Lezende in een boek van Geert Mak tijdens een onvergetelijke vakantie in het indrukwekkend land Gambia, werd ik overvallen door tegenstellingen. Gambia is een van de 10 armste landen ter wereld en grenst aan de Atlantisch Oceaan en Senegal. De economie behoort tot de zwakste ter wereld. De bewoners leven van het toerisme en als je geluk hebt, werk je als gids of in een hotel. Zodra je uit het vliegtuig de zon tegemoet reist, word je meteen onverbiddelijk geconfronteerd met de leefwereld van de mensen die hier wonen. Nou ja, wonen?
In de bus naar ons (luxe) hotel, werden we stil van alles wat onze ogen registreerde. Het zien en verwerken van deze omgeving was voor ons allemaal een cultuurschok. Geert Mak schrijft in zijn boek over het gelijkheidsprincipe en de toenemende ongelijkheid die ook ons land doet verstarren.

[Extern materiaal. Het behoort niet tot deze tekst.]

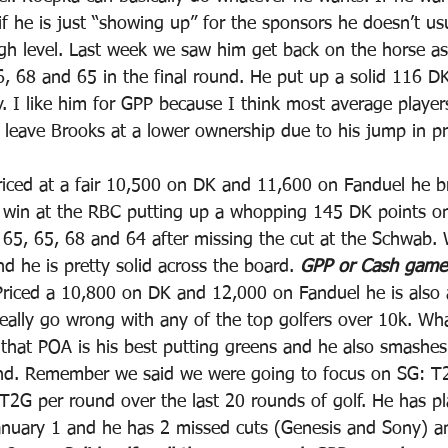
 he is just “showing up” for the sponsors he doesn’t usu
high level. Last week we saw him get back on the horse as
6, 68 and 65 in the final round. He put up a solid 116 DK
y. I like him for GPP because I think most average player
ave Brooks at a lower ownership due to his jump in pri
riced at a fair 10,500 on DK and 11,600 on Fanduel he b
a win at the RBC putting up a whopping 145 DK points o
 65, 65, 68 and 64 after missing the cut at the Schwab.
 he is pretty solid across the board. 
GPP or Cash game
Priced a 10,800 on DK and 12,000 on Fanduel he is also a 
eally go wrong with any of the top golfers over 10k. Wha
that POA is his best putting greens and he also smashe
nd. Remember we said we were going to focus on SG: T
2G per round over the last 20 rounds of golf. He has pl
anuary 1 and he has 2 missed cuts (Genesis and Sony) a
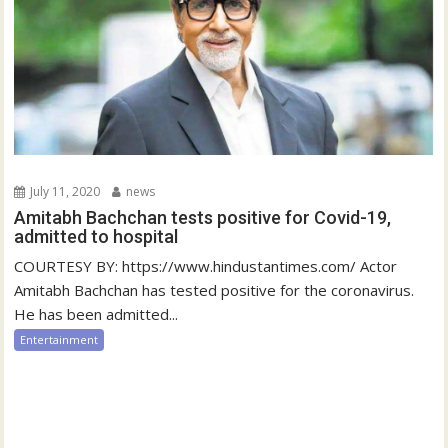
July 11, 2020
news
Amitabh Bachchan tests positive for Covid-19,
admitted to hospital
COURTESY BY: https://www.hindustantimes.com/ Actor
Amitabh Bachchan has tested positive for the coronavirus.
He has been admitted...
Entertainment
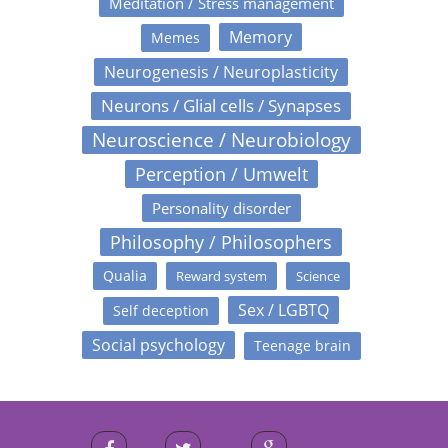
Meditation / Stress management
Memory
Memes
Neurogenesis / Neuroplasticity
Neurons / Glial cells / Synapses
Neuroscience / Neurobiology
Perception / Umwelt
Personality disorder
Philosophy / Philosophers
Qualia
Reward system
Science
Sex / LGBTQ
Self deception
Social psychology
Teenage brain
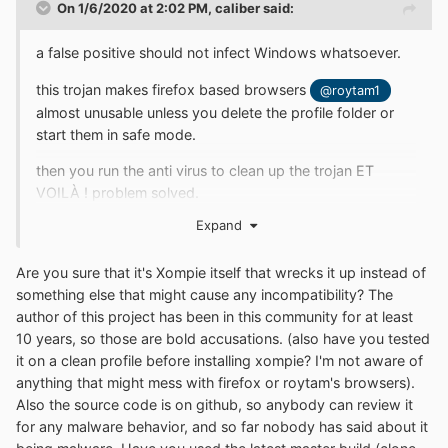
On 1/6/2020 at 2:02 PM,
caliber
said:
a false positive should not infect Windows whatsoever.
this trojan makes firefox based browsers
@roytam1
almost unusable unless you delete the profile folder or
start them in safe mode.
then you run the anti virus to clean up the trojan ET
VOILÀ ! problem solved.
Expand
Are you sure that it's Xompie itself that wrecks it up instead of
something else that might cause any incompatibility? The
author of this project has been in this community for at least
10 years, so those are bold accusations. (also have you tested
it on a clean profile before installing xompie? I'm not aware of
anything that might mess with firefox or roytam's browsers).
Also the source code is on github, so anybody can review it
for any malware behavior, and so far nobody has said about it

Onlangs las ik in het Limburgs Dagblad verhalen over armoede in ons eigen land. 1 op de 9 kinderen groeit op in armoede! Steeds opnieuw word ik diep geraakt door deze ongelijkheid, hier en ook toen in Gambia. Aldaar was het verschil tussen arm en rijk schrijnend duidelijk. Verschillen tussen blanken en gekleurden, rijk en arm zijn er altijd geweest. en gaat het volgens mij erover, hoe iemand omgaat met zijn leefomstandigheden.
Een opmerking van een ober in het hotel sloeg de spijker op zijn kop: ‘Wij zijn allemaal arm, maar wel happy. Jullie zijn rijk, en niet happy’. Dit kun je natuurlijk relativeren, maar er zit absoluut een kern van waarheid in. In mijn werk zeg ik wel eens, het is eigenlijk een kwestie van ‘Sociale Armoede’ dat wij in ons land ‘Naoberzorg’ moeten organiseren. In Gambia is in elk geval geen ‘Naoberzorg’ nodig! Hier zorgt men – net als vroeger bij ons – nog voor elkaar. Vroeger bij ons en nu in landen als Gambia is het juist de noodzaak en armoede, die iedereen gelijk maakt.
Wij hebben genoten van de zonovergoten vriendelijkheid van alle mensen die wij daar hebben ontmoet. Ongelofelijk, hoe kinderen met stralende ogen in gammele bankjes Nederlandse liedjes voor ons zongen. Met tranen in onze ogen zaten we met onze mond vol tanden, op bezoek bij het lokale schooltje. Iedereen die ooit in zo’n land is geweest, zal dit herkennen. Een bal, een zak lolly’s, een donatie en schriftjes, is wat je op dat moment kunt doen.
Je wilt iets van onze welvaart delen, maar tegelijkertijd besef je ook goed dat alles wat je hier doet, nog minder dan een druppel op een gloeiende plaat is. Vanwege de armoede kunnen maar 25% van de kinderen naar een vervolgopleiding. Zo vertelde onze gids Red. Met hem hadden we een heel bijzondere persoonlijke klik.
Door zijn warme zorg voelde we ons elk moment veilig. Hij werkt voor een overheidsorganisatie, die er op toe ziet dat toeristen tevreden zijn en terug komen. Want met elke euro die je besteedt, help je uiteindelijk de mensen weer. Op de laatste avond samen, vroegen we Red (32) of wij hem zouden kunnen helpen om zijn diploma te halen. Want als hij zijn diploma haalt, dan hoeft zijn hele familie van 16 personen, in de toekomst geen honger meer te lijden.
Als deze druppel de toekomst van een gezin kan bepalen, dan krijgt onze onvergetelijke vakantie een gouden randje.
Zover weg en vanaf nu voor altijd verbonden, want alles is met elkaar verbonden.